Sid James and Barbara Windsor in Carry On Girls.
Sid James and Barbara Windsor in Carry On Girls. Photograph: ITV/Rex/Shutterstock

Her private life notably improved when she married the actor Scott Mitchell in 2000. His being half her age invited scepticism, but their relationship was seen as happy and stable. Scott campaigned to raise money for research into the Alzheimer’s that blighted his wife’s final years, through which he became her carer.

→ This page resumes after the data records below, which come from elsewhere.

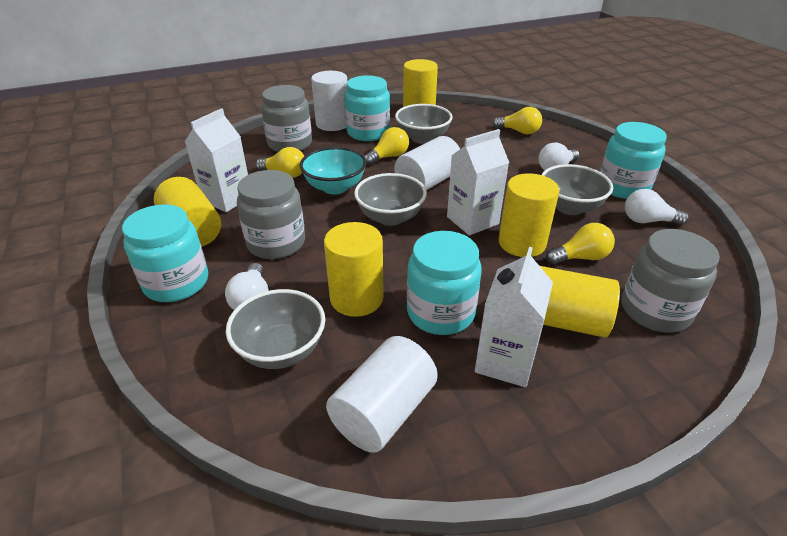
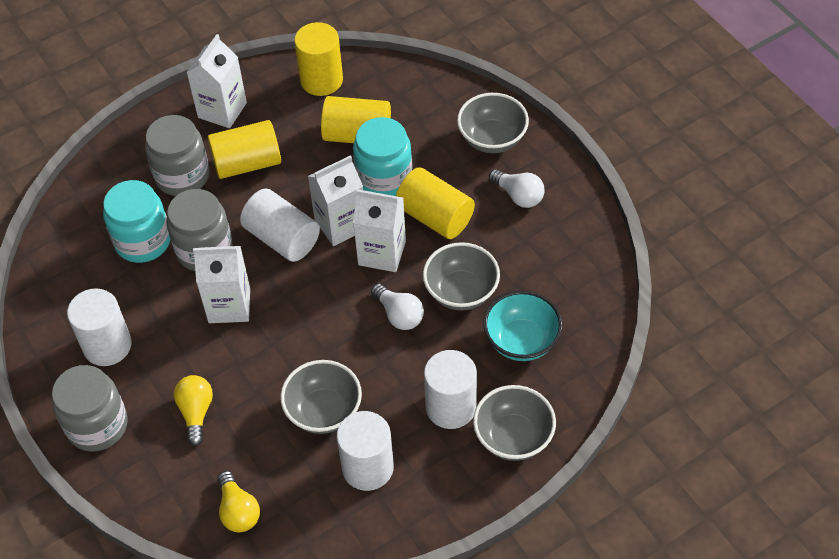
turquoise jar: [122,204,208,302] [344,75,390,141] [407,231,482,335] [600,122,667,199] = 4 -> [103,180,170,263] [353,117,412,196] = 2
white carton: [185,108,248,212] [447,129,509,235] [475,247,553,387] = 3 -> [186,34,247,128] [193,246,250,323] [308,155,363,246] [353,189,406,272] = 4
white cylinder: [311,71,347,131] [326,336,438,453] [394,136,460,191] = 3 -> [67,288,132,366] [240,188,320,262] [337,411,394,491] [424,350,477,429] = 4
white light bulb: [225,263,269,310] [539,142,579,170] [625,189,689,225] = 3 -> [371,284,424,330] [489,169,544,208] = 2
yellow cylinder: [154,177,221,246] [324,222,384,317] [403,59,438,107] [498,173,560,257] [540,266,620,337] = 5 -> [208,120,281,179] [294,22,343,96] [321,96,391,143] [396,167,475,239] = 4
yellow light bulb: [256,147,304,178] [364,127,409,165] [493,107,542,134] [546,223,615,264] = 4 -> [174,375,213,446] [217,471,260,532] = 2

Windsor’s impact was so vast that she was the subject of several biographical dramas. Terry Johnson’s 1998 play Cleo, Camping, Emmanuelle and Dick (its title featuring the final word of four Carry On movies) dramatised the brief affair between Windsor and leading man Sid James, who was almost twice her age, after she promised the lovestruck funnyman a one-night stand “to get me out of your system”, a strategy that backfired.

On the first night at the National Theatre, actor Samantha Spiro’s perfect imitation of the Windsor giggle was followed seconds later by the real thing, from Barbara sitting in the stalls. The echo was heard frequently because Windsor, though initially apprehensive, loved the show, which Johnson later adapted as a TV film, Cor, Blimey! (2000), with Spiro again inhabiting the character. Windsor told interviewers that, although she had never told the playwright the details of her pre and post-coital conversations with James, he had somehow accurately imagined them.

Poignantly, her final screen credit, before dementia enforced retirement, was in another version of her own life. In the BBC film Babs (2017), written by Tony Jordan, who had scripted some of her best scenes in EastEnders, Windsor played the older version of herself, with Spiro again taking the role through the middle-age years.

Having first appeared on stage as a child, her career spanned a remarkable 65 years. Although she will always be associated by some with the bikini catastrophe in Carry On Camping, she should properly be remembered for a significant body of work in cinema, theatre and TV.